There was an exasperated note in her voice as she replied: "Oh, these are the Easter lilies. We have to begin on them now."

"And do you do them all?"

"I do, when there's no one else. Father's men keep leaving." She flung him a look he would have thought defiant if he hadn't found it frank. "I don't blame them. Half the time they're not paid."

"I see. So that you fill in. Do you like it?"

"Would you like doing what isn't of any use?—what will never be of any use? Would you like to be always running as hard as you can, just to fall out of the race?"

He tried to smile. "I shouldn't like it for long."

"Well, there's that," she said, as though he had suggested a form of consolation. "It won't be for long. It can't be. Father won't be able to go on like this."

He decided to take the bull by the horns. "Is that because my father doesn't want to renew the lease?"

She shrugged her shoulders again. "Oh no, not particularly. It is that—and everything else."

He felt it the part of tact to make signs of going, uttering a few parting injunctions with regard to the mother as he did so.

"And I wouldn't leave her too much alone," he advised. "She could easily slip out without attracting any one's attention. Tell your father I said so. I suppose he's not in the house."

"He's off somewhere trying to engage a night fireman."

He ignored this information to emphasize his counsels. "It's most important that while she's in this state of mind some one should be with her. And if we knew of anything she'd specially like—"

She continued to work industriously. "The thing she'd like best in this world won't do her any good when it happens." She threw in a bulb with impetuous vehemence. "It's to have Matt out of jail. He will be out in the course of a few months. But he'll be—a jail-bird."

"We must try to help him live that down."

She turned her great greenish eyes on him again with that look which struck him as both frank and pitiful. "That's one of the things people in our position can't do. It's the first thing mother herself will think of when she sees Matt hanging about the house—for he'll never get a job."

"He can help your father. He can be the night fireman."

She shrugged her shoulders with the fatalistic movement he was beginning to recognize. "Father won't need a night fireman by that time."

He could only say: "All the same, your mother must be watched. She can't be allowed to throw herself from Duck Rock, now, can she?"

"I don't say allowed. But if she did—"

"Well, what then?"

"She'd be out of it. That would be something."

"Admitting that it would be something for her, what would it be for your father and you?"

She relaxed the energy of her hands. He had time to notice them. It hurt him to see anything so shapely coarsened with hard work. "Wouldn't it be that much?" she asked, as if reaching a conclusion. "If she were out of it, it would be a gain all round."

Never having heard a human being speak like this, he was shocked. "But everything can't be so black.
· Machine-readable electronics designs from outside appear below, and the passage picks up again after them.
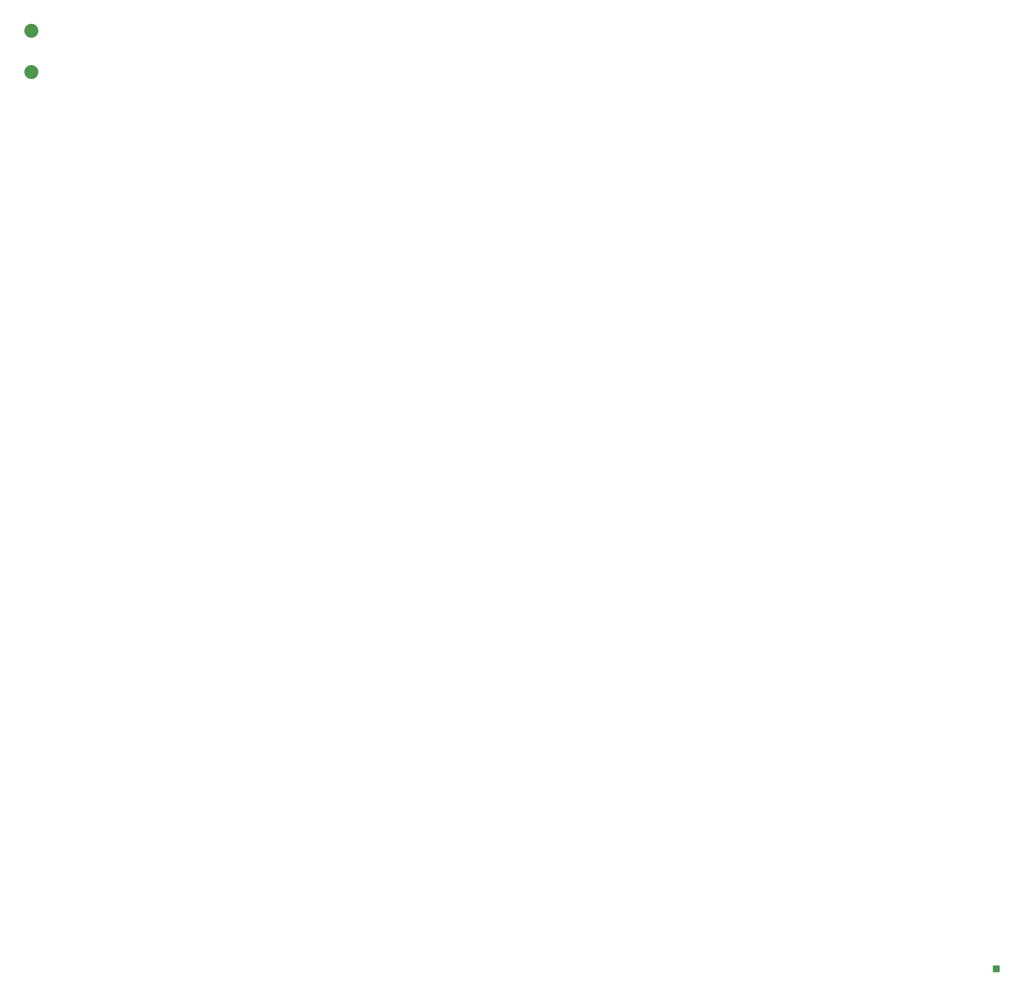
<source format=gbr>
%TF.GenerationSoftware,KiCad,Pcbnew,7.0.1-3b83917a11~172~ubuntu22.04.1*%
%TF.CreationDate,2023-12-10T13:38:52-05:00*%
%TF.ProjectId,coil_template_second,636f696c-5f74-4656-9d70-6c6174655f73,rev?*%
%TF.SameCoordinates,Original*%
%TF.FileFunction,Soldermask,Top*%
%TF.FilePolarity,Negative*%
%FSLAX46Y46*%
G04 Gerber Fmt 4.6, Leading zero omitted, Abs format (unit mm)*
G04 Created by KiCad (PCBNEW 7.0.1-3b83917a11~172~ubuntu22.04.1) date 2023-12-10 13:38:52*
%MOMM*%
%LPD*%
G01*
G04 APERTURE LIST*
%ADD10C,10.160000*%
%ADD11R,5.000000X5.000000*%
G04 APERTURE END LIST*
D10*
%TO.C,J1*%
X45240000Y-75240000D03*
X45240000Y-45270000D03*
%TD*%
D11*
%TO.C,J2*%
X745833867Y-726625756D03*
%TD*%
M02*

</source>
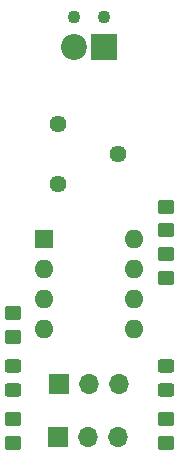
<source format=gbr>
%TF.GenerationSoftware,KiCad,Pcbnew,8.0.0*%
%TF.CreationDate,2025-07-08T12:20:57+05:30*%
%TF.ProjectId,Sensortech_flex,53656e73-6f72-4746-9563-685f666c6578,rev?*%
%TF.SameCoordinates,Original*%
%TF.FileFunction,Soldermask,Top*%
%TF.FilePolarity,Negative*%
%FSLAX46Y46*%
G04 Gerber Fmt 4.6, Leading zero omitted, Abs format (unit mm)*
G04 Created by KiCad (PCBNEW 8.0.0) date 2025-07-08 12:20:57*
%MOMM*%
%LPD*%
G01*
G04 APERTURE LIST*
G04 Aperture macros list*
%AMRoundRect*
0 Rectangle with rounded corners*
0 $1 Rounding radius*
0 $2 $3 $4 $5 $6 $7 $8 $9 X,Y pos of 4 corners*
0 Add a 4 corners polygon primitive as box body*
4,1,4,$2,$3,$4,$5,$6,$7,$8,$9,$2,$3,0*
0 Add four circle primitives for the rounded corners*
1,1,$1+$1,$2,$3*
1,1,$1+$1,$4,$5*
1,1,$1+$1,$6,$7*
1,1,$1+$1,$8,$9*
0 Add four rect primitives between the rounded corners*
20,1,$1+$1,$2,$3,$4,$5,0*
20,1,$1+$1,$4,$5,$6,$7,0*
20,1,$1+$1,$6,$7,$8,$9,0*
20,1,$1+$1,$8,$9,$2,$3,0*%
G04 Aperture macros list end*
%ADD10RoundRect,0.250000X0.450000X-0.350000X0.450000X0.350000X-0.450000X0.350000X-0.450000X-0.350000X0*%
%ADD11C,1.100000*%
%ADD12R,2.200000X2.200000*%
%ADD13C,2.200000*%
%ADD14R,1.700000X1.700000*%
%ADD15O,1.700000X1.700000*%
%ADD16RoundRect,0.250000X-0.450000X0.325000X-0.450000X-0.325000X0.450000X-0.325000X0.450000X0.325000X0*%
%ADD17RoundRect,0.250000X-0.450000X0.350000X-0.450000X-0.350000X0.450000X-0.350000X0.450000X0.350000X0*%
%ADD18C,1.440000*%
%ADD19R,1.600000X1.600000*%
%ADD20O,1.600000X1.600000*%
G04 APERTURE END LIST*
D10*
%TO.C,R2*%
X96000000Y-60500000D03*
X96000000Y-58500000D03*
%TD*%
%TO.C,R4*%
X83000000Y-78500000D03*
X83000000Y-76500000D03*
%TD*%
D11*
%TO.C,J1*%
X90770000Y-42460000D03*
X88230000Y-42460000D03*
D12*
X90770000Y-45000000D03*
D13*
X88230000Y-45000000D03*
%TD*%
D14*
%TO.C,J2*%
X86825000Y-78000000D03*
D15*
X89365000Y-78000000D03*
X91905000Y-78000000D03*
%TD*%
D16*
%TO.C,D1*%
X83000000Y-71975000D03*
X83000000Y-74025000D03*
%TD*%
D14*
%TO.C,J3*%
X86960000Y-73500000D03*
D15*
X89500000Y-73500000D03*
X92040000Y-73500000D03*
%TD*%
D17*
%TO.C,R1*%
X96000000Y-62500000D03*
X96000000Y-64500000D03*
%TD*%
D18*
%TO.C,RV1*%
X86845000Y-56540000D03*
X91925000Y-54000000D03*
X86845000Y-51460000D03*
%TD*%
D16*
%TO.C,D2*%
X96000000Y-71975000D03*
X96000000Y-74025000D03*
%TD*%
D19*
%TO.C,U1*%
X85700000Y-61200000D03*
D20*
X85700000Y-63740000D03*
X85700000Y-66280000D03*
X85700000Y-68820000D03*
X93320000Y-68820000D03*
X93320000Y-66280000D03*
X93320000Y-63740000D03*
X93320000Y-61200000D03*
%TD*%
D17*
%TO.C,R3*%
X83000000Y-67500000D03*
X83000000Y-69500000D03*
%TD*%
D10*
%TO.C,R5*%
X96000000Y-78500000D03*
X96000000Y-76500000D03*
%TD*%
M02*

</source>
There must be something somewhere."

She glanced up at him obliquely. Months afterward he recalled the look. Her tone, when she spoke, seemed to be throwing him a challenge as well as making an admission. "Well, there is—one thing."
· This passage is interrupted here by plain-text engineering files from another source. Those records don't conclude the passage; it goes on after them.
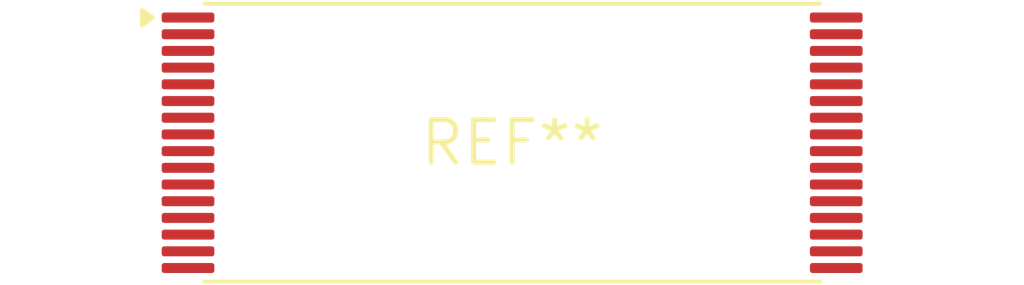
<source format=kicad_pcb>
(kicad_pcb (version 20240108) (generator pcbnew)

  (general
    (thickness 1.6)
  )

  (paper "A4")
  (layers
    (0 "F.Cu" signal)
    (31 "B.Cu" signal)
    (32 "B.Adhes" user "B.Adhesive")
    (33 "F.Adhes" user "F.Adhesive")
    (34 "B.Paste" user)
    (35 "F.Paste" user)
    (36 "B.SilkS" user "B.Silkscreen")
    (37 "F.SilkS" user "F.Silkscreen")
    (38 "B.Mask" user)
    (39 "F.Mask" user)
    (40 "Dwgs.User" user "User.Drawings")
    (41 "Cmts.User" user "User.Comments")
    (42 "Eco1.User" user "User.Eco1")
    (43 "Eco2.User" user "User.Eco2")
    (44 "Edge.Cuts" user)
    (45 "Margin" user)
    (46 "B.CrtYd" user "B.Courtyard")
    (47 "F.CrtYd" user "F.Courtyard")
    (48 "B.Fab" user)
    (49 "F.Fab" user)
    (50 "User.1" user)
    (51 "User.2" user)
    (52 "User.3" user)
    (53 "User.4" user)
    (54 "User.5" user)
    (55 "User.6" user)
    (56 "User.7" user)
    (57 "User.8" user)
    (58 "User.9" user)
  )

  (setup
    (pad_to_mask_clearance 0)
    (pcbplotparams
      (layerselection 0x00010fc_ffffffff)
      (plot_on_all_layers_selection 0x0000000_00000000)
      (disableapertmacros false)
      (usegerberextensions false)
      (usegerberattributes false)
      (usegerberadvancedattributes false)
      (creategerberjobfile false)
      (dashed_line_dash_ratio 12.000000)
      (dashed_line_gap_ratio 3.000000)
      (svgprecision 4)
      (plotframeref false)
      (viasonmask false)
      (mode 1)
      (useauxorigin false)
      (hpglpennumber 1)
      (hpglpenspeed 20)
      (hpglpendiameter 15.000000)
      (dxfpolygonmode false)
      (dxfimperialunits false)
      (dxfusepcbnewfont false)
      (psnegative false)
      (psa4output false)
      (plotreference false)
      (plotvalue false)
      (plotinvisibletext false)
      (sketchpadsonfab false)
      (subtractmaskfromsilk false)
      (outputformat 1)
      (mirror false)
      (drillshape 1)
      (scaleselection 1)
      (outputdirectory "")
    )
  )

  (net 0 "")

  (footprint "TSOP-I-32_18.4x8mm_P0.5mm" (layer "F.Cu") (at 0 0))

)

</source>
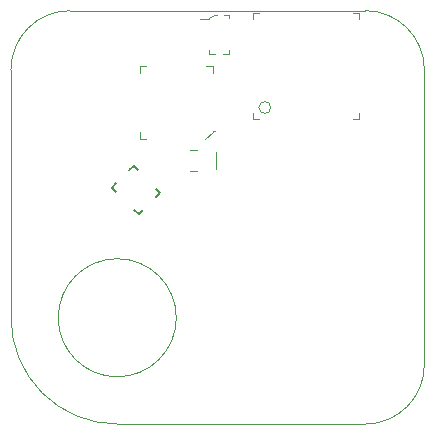
<source format=gbr>
G04 #@! TF.GenerationSoftware,KiCad,Pcbnew,(5.1.5-0-10_14)*
G04 #@! TF.CreationDate,2020-05-20T18:56:31+12:00*
G04 #@! TF.ProjectId,bluetooth-tracker,626c7565-746f-46f7-9468-2d747261636b,A*
G04 #@! TF.SameCoordinates,Original*
G04 #@! TF.FileFunction,Legend,Top*
G04 #@! TF.FilePolarity,Positive*
%FSLAX46Y46*%
G04 Gerber Fmt 4.6, Leading zero omitted, Abs format (unit mm)*
G04 Created by KiCad (PCBNEW (5.1.5-0-10_14)) date 2020-05-20 18:56:31*
%MOMM*%
%LPD*%
G04 APERTURE LIST*
%ADD10C,0.100000*%
%ADD11C,0.127000*%
G04 APERTURE END LIST*
D10*
X69400000Y-72000000D02*
G75*
G03X69400000Y-72000000I-5000000J0D01*
G01*
X60400000Y-46000001D02*
X85400000Y-46000001D01*
X85399999Y-81000000D02*
X64400000Y-81000000D01*
X90399999Y-76000002D02*
G75*
G02X85399999Y-81000000I-4999999J1D01*
G01*
X90400000Y-51000001D02*
X90400000Y-76000000D01*
X85400000Y-46000001D02*
G75*
G02X90400000Y-51000001I0J-5000000D01*
G01*
X55400001Y-51000001D02*
G75*
G02X60400001Y-46000001I5000000J0D01*
G01*
X55400000Y-71999999D02*
X55400000Y-51000001D01*
X64399999Y-81000000D02*
G75*
G02X55400000Y-71999999I1J9000000D01*
G01*
D11*
X63949390Y-60987868D02*
X64302944Y-61341421D01*
X63949390Y-60987868D02*
X64302944Y-60634315D01*
X65787868Y-59149390D02*
X65434315Y-59502944D01*
X65787868Y-59149390D02*
X66141421Y-59502944D01*
X68050610Y-61412132D02*
X67697056Y-61058579D01*
X68050610Y-61412132D02*
X67697056Y-61765685D01*
X66212132Y-63250610D02*
X65858579Y-62897056D01*
X66212132Y-63250610D02*
X66565685Y-62897056D01*
D10*
X77400000Y-54200000D02*
G75*
G03X77400000Y-54200000I-500000J0D01*
G01*
X75900000Y-46200000D02*
X76400000Y-46200000D01*
X75900000Y-46200000D02*
X75900000Y-46700000D01*
X75900000Y-55200000D02*
X75900000Y-54700000D01*
X75900000Y-55200000D02*
X76400000Y-55200000D01*
X84900000Y-46200000D02*
X84900000Y-46700000D01*
X84900000Y-46200000D02*
X84400000Y-46200000D01*
X84900000Y-55200000D02*
X84900000Y-54700000D01*
X84900000Y-55200000D02*
X84400000Y-55200000D01*
X73825000Y-46350000D02*
X73825000Y-46650000D01*
X73450000Y-46350000D02*
X73825000Y-46350000D01*
X73825000Y-49650000D02*
X73375000Y-49650000D01*
X73825000Y-49350000D02*
X73825000Y-49650000D01*
X73825000Y-49425000D02*
X73825000Y-49300000D01*
X72175000Y-49650000D02*
X72175000Y-49300000D01*
X72650000Y-49650000D02*
X72175000Y-49650000D01*
X72175000Y-46675000D02*
X71400000Y-46675000D01*
X72175000Y-46625000D02*
X72175000Y-46675000D01*
X72550000Y-46350000D02*
X72175000Y-46625000D01*
X72825000Y-46350000D02*
X72550000Y-46350000D01*
X70818628Y-59600000D02*
X70518628Y-59600000D01*
X70818628Y-59600000D02*
X71118628Y-59600000D01*
X70818628Y-57800000D02*
X70518628Y-57800000D01*
X70818628Y-57800000D02*
X71118628Y-57800000D01*
X72718628Y-59400000D02*
X72718628Y-58000000D01*
X72500000Y-56200000D02*
X72650000Y-56200000D01*
X72500000Y-56250000D02*
X72500000Y-56200000D01*
X71850000Y-56900000D02*
X72500000Y-56250000D01*
X66300000Y-56900000D02*
X66300000Y-56300000D01*
X66800000Y-56900000D02*
X66300000Y-56900000D01*
X66300000Y-50700000D02*
X66300000Y-51250000D01*
X66850000Y-50700000D02*
X66300000Y-50700000D01*
X72500000Y-50700000D02*
X71900000Y-50700000D01*
X72500000Y-51250000D02*
X72500000Y-50700000D01*
M02*

</source>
He spoke triumphantly. "Ah, there is one thing, then?"

"Yes, but it may not happen."

"Oh, lots of things may not happen. We just have to hope they will. That's all we've got to live by."

There was a lovely solemnity about her. "And even if it did happen, so many people would be opposed to it that I'm not sure it would do any good, after all."

"Oh, but we won't think of the people who'd be opposed to it—"

"We should have to, because"—the sweet fixity of her gaze gave him an odd thrill—"because you'd be one."

He laughed as he held out his hand to say good-by. "Don't be too sure. And in any case it won't matter about me."

She declined to take his hand on the ground that her own was soiled with loam, but she mystified him slightly when she said: "It will matter about you; and if the thing ever happens I want you to remember that I told you so. I can't play fair; but I'll play as fair as I can."